Grant: I think the number one thing that I learned in my professional life was never be afraid to take advantage of an opportunity. Or rather, be afraid to take advantage of an opportunity because it's hard not to be scared witless but don't let that stop you. I remember when I worked at THX I was a licensing engineer charged with blowing up loudspeakers, amplifiers, surround sound controllers and then reporting back to the manufacturers telling them what their deficiencies were. Again and Don and Nelson came in and said "You know what, Grant? There's an opening at Industrial Light and Magic in the model shop. There's a guy there named Jon Foreman who does electronics for the movies — miniature light bulbs in buildings in space ships and robots. You know what, this is all stuff we know that you can do, do you want to do it?"

"I don't know, do you think I can do something like that?"

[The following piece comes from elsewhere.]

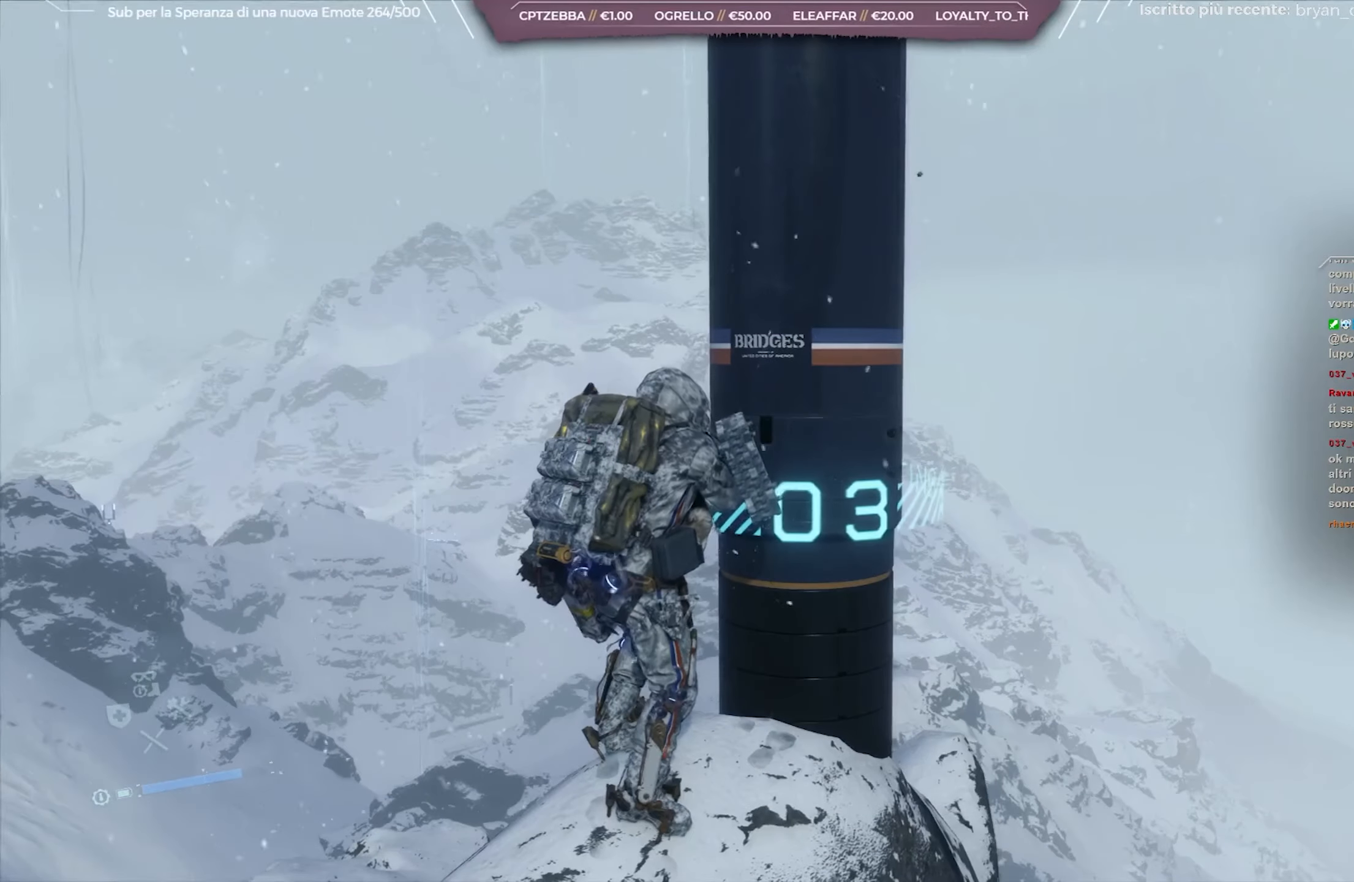
{"buttons": [], "left_stick": "center", "right_stick": "left", "events": [[233, "right_stick", "center"], [500, "right_stick", "left"]]}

At the time I was employed full time at THX and I was like, gosh, what do I do? In my adult life I hadn't had many sleepless nights but that was certainly one of them. I said "Okay, let me think about it, I have talk to my boss." So I went to Monica Dashwood who was general manager of THX at the time. "Monica, what do I do? I have this great opportunity but I don't want to let you guys down here. I've got a great job as an engineer, it's very stable." And she's like "Look Grant, this is what I always do. If you have the opportunity to do something cool that may never come again — DO IT." So I was "Okay, I'll need a two week leave of absence," and nine years later I was still working at ILM. So that's my piece of advice, don't' be afraid to meet opportunity head on.

Joe: Was that where you met Tory Belleci?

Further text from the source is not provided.